On "Elite" schools
I was reading some comments made online regarding education.
There seems to be a perception, which is popular with a fair number of commenters, that schools which produce academically brilliant kids stint on character and moral development and vice versa. I can only suppose it makes them feel better, because I do not think it's true.
The world isn't equal. It doesn't hold true that just because you have certain strengths in some areas, you must have weaknesses in others. Assuredly, they are the subject's weakness. Which, relatively speaking, might still mean that the subject's proficiency or grasp of it is still much stronger than the average.
A child could very well be poor in his studies, have a face that no mother could love, punch with the strength of a kitten and yet be someone who would happily kill cats in the most painful way available.
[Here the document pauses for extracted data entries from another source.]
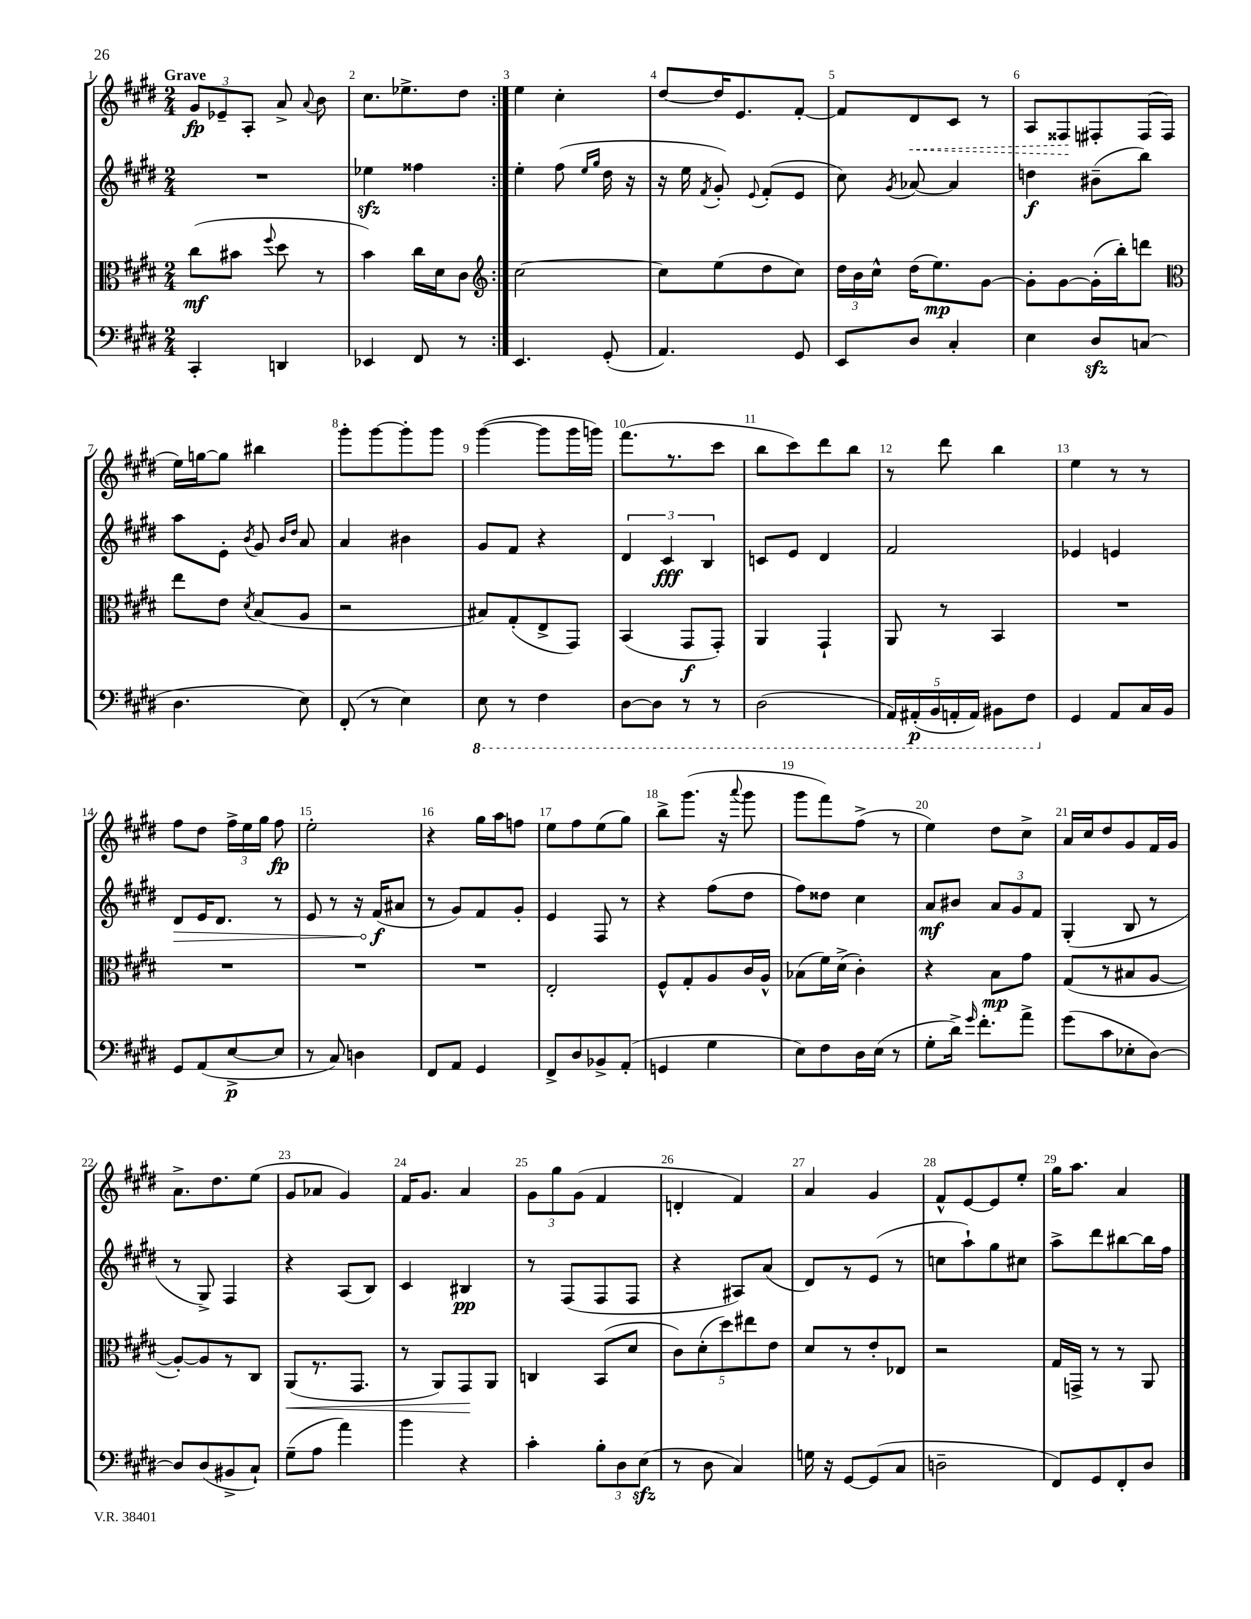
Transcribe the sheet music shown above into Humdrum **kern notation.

**kern	**kern	**kern	**kern
*staff4	*staff3	*staff2	*staff1
*clefF4	*clefC3	*clefG2	*clefG2
*k[f#c#g#d#]	*k[f#c#g#d#]	*k[f#c#g#d#]	*k[f#c#g#d#]
*M2/4	*M2/4	*M2/4	*M2/4
4CC#'	(8cc#	2r	12g#
.	.	.	12e-~
.	8b#	.	.
.	.	.	12A'
.	8qqff#	.	.
4DD	8dd#	.	8a^
.	.	.	8qqa
.	8r	.	8b
=	=	=	=
4EE-	4b)	4ee-	8.cc#
.	.	.	8.ee-^
8FF#	16cc#	4ff##	.
.	16d#	.	.
8r	8c#	.	8dd#
=:|!	=:|!	=:|!	=:|!
*	*clefG2	*	*
4.EE	[2cc#	4ee'	4ee
.	.	(8ff#	4cc#'
.	.	16qqee	.
.	.	16qqgg#	.
(8GG#'	.	16dd#	.
.	.	16r	.
=	=	=	=
4.AA)	8cc#]	16r	[8dd#
.	.	16ee	.
.	.	8qf#	.
.	(8ee	8g#')	16dd#]
.	.	.	8.e
.	.	8qqe	.
.	8dd#	(8f#'	.
8GG#	8cc#)	8e	[8f#'
=	=	=	=
8EE	24dd#	8cc#)	8f#]
.	24b	.	.
.	24cc#^^	.	.
.	.	8qg#	.
8D#	(16dd#	[8a-	8d#
.	8.ee)	.	.
4C#'	.	4a-]	8c#
.	[8g#	.	8r
=	=	=	=
4E	8g#']	4dd	8A
.	[8g#	.	8F##
8D#	(16g#']	(8b#~	8F#'
.	16bb')	.	.
(8C	8ddd	8bb)	(16F#
.	.	.	16F#
=	=	=	=
*	*clefC3	*	*
4.D#	8ee	8aa	16ee)
.	.	.	[16gg
.	8e	8e'	8gg]
.	8qd#	8qb	.
.	(8B	8g#	4bb#
.	.	16qqb	.
.	.	16qqdd#	.
8E)	8A	8a	.
=	=	=	=
(8FF#'	2r	4a	8ggg#'
8r	.	.	[8ggg#
4E)	.	4b#	8ggg#']
.	.	.	8ggg#
=	=	=	=
8EE	8B#)	8g#	([4ggg#
8r	(8G#'	8f#	.
4FF#	8E^	4r	8ggg#]
.	8GG#)	.	16ggg#
.	.	.	16ggg)
=	=	=	=
[8DD#	(4BB	6d#	(8.fff#
8DD#]	.	.	.
.	.	6c#	.
.	.	.	8.r
8r	8GG#	.	.
.	.	6B	.
8r	8GG#')	.	8ccc#
=	=	=	=
(2DD#	4AA	8c	8bb
.	.	8e	8ccc#)
.	4GG#`	4d#	8ddd#
.	.	.	8bb
=	=	=	=
20AAA)	8AA	2f#	8r
(20AAA#'	.	.	.
20BBB	.	.	.
.	8r	.	8ddd#
20AAA'	.	.	.
20AAA)	.	.	.
8BBB#	4BB	.	4bb
8FF#	.	.	.
=	=	=	=
4GG#	2r	4e-	4ee
8AA	.	4e	8r
16C#	.	.	8r
16BB	.	.	.
=	=	=	=
8GG#	2r	8d#	8ff#
(8AA	.	16e	8dd#
.	.	8.d#	.
[8E^	.	.	24ff#^
.	.	.	24ee
.	.	.	24gg#
8E]	.	8r	8ff#
=	=	=	=
8r	2r	8e	2ee'
8C#)	.	8r	.
4D	.	16r	.
.	.	(16f#	.
.	.	8a#	.
=	=	=	=
8FF#	2r	8r	4r
8AA	.	8g#)	.
4GG#	.	8f#	16gg#
.	.	.	16aa
.	.	8g#'	8ff
=	=	=	=
8FF#^	2E'	4e	8ee
8D#	.	.	8ff#
8BB-^	.	8F#	(8ee
(8AA'	.	8r	8gg#)
=	=	=	=
4GG	8F#^^	4r	8bb^
.	8G#'	.	(8.ggg#
4G#	8A	(8ff#	.
.	.	.	16r
.	.	.	8qqaaa
.	16c#	8dd#	8ggg#
.	16A^^	.	.
=	=	=	=
8E)	(8B-	8ff#)	8ggg#
8F#	16f#)	8dd##	8fff#)
.	(16d#^	.	.
16D#	4c#')	4cc#	(8ff#^
(16E	.	.	.
8r	.	.	8r
=	=	=	=
8G#'	4r	8a	4ee)
16d#^)	.	8b#	.
16qqg#	.	.	.
8.f#'	.	.	.
.	8B	12a	8dd#
.	.	12g#	.
8a^	8g#	.	8cc#^
.	.	12f#	.
=	=	=	=
(8g#	(8G#	(4G#'	16a
.	.	.	16cc#
8c#	8r	.	8dd#
8E-'	8B#	8B	8g#
[8D#)	[8A	8r	16f#
.	.	.	16g#
=	=	=	=
8D#]	8A'_)	8r	8.a^
(8D#	8A]	8G#^)	.
.	.	.	8.dd#
8BB#^	8r	4F#	.
8C#`)	8C#	.	(8ee
=	=	=	=
(8G#~	(8AA	4r	8g#
8A	8.r	.	8a-
4a)	.	(8A	4g#)
.	8.GG#	.	.
.	.	8B)	.
=	=	=	=
4b	8r	4c#	16f#
.	.	.	8.g#
.	8AA)	.	.
4r	8GG#	4B#	4a
.	8AA	.	.
=	=	=	=
4c#'	4C	8r	12g#
.	.	.	12gg#
.	.	(8F#	.
.	.	.	(12g#
12B'	(8BB	8F#	4f#
12D#	.	.	.
.	8d#	8F#	.
(12E	.	.	.
=	=	=	=
8r	10c#)	4r	4d'
.	(10d#'	.	.
8D#	.	.	.
.	10dd#)	.	.
4C#)	.	8A#)	4f#)
.	10ee#	.	.
.	.	(8a	.
.	10e	.	.
=	=	=	=
16G	8d#	8d#)	4a
16r	.	.	.
[8GG#	8r	8r	.
(8GG#]	8e'	(8e	4g#
8C#	8E-	8r	.
=	=	=	=
2D~	2r	8cc	8f#^^
.	.	8aa`)	[8e
.	.	8gg#	8e]
.	.	8cc#	8ee'
=	=	=	=
8FF#)	16G#	8aa^	16gg#
.	16GG^	.	8.aa
8GG#	8r	8ddd#	.
8FF#'	8r	[8bb#	4a
8D#	8AA	16bb#]	.
.	.	16ff#	.
==	==	==	==
*-	*-	*-	*-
Leaving out my opinion that parents should be the ones to inculcate moral fibre and build character, a school that doesn't focus on academics doesn't mean it focuses on character development. For certain things, you can't have one without the other. You mean it makes sense that if a school teaches rigor and persistence, focus and analysis, the students will all do less well in the PSLE?
Personally, I find that people who have done well in life, and not unnecessarily just in the material sense, are more ready to extend a helping hand. The downtrodden may actually simply rob the bugger while he is down.
While that isn't always true and certainly not a reflection on the poor, it is what it is. In 2016, it wasn't the rich and educated liberals who elected Donald Trump to the White House. It was the poor who sent a poorly prepared billionaire armed with a grenade.
Life isn't fair and the system isn't going to make it equal. You are. And that should be what empowers you.
Stop blaming the system and simply try to make the best of it. Without the cat killing, of course.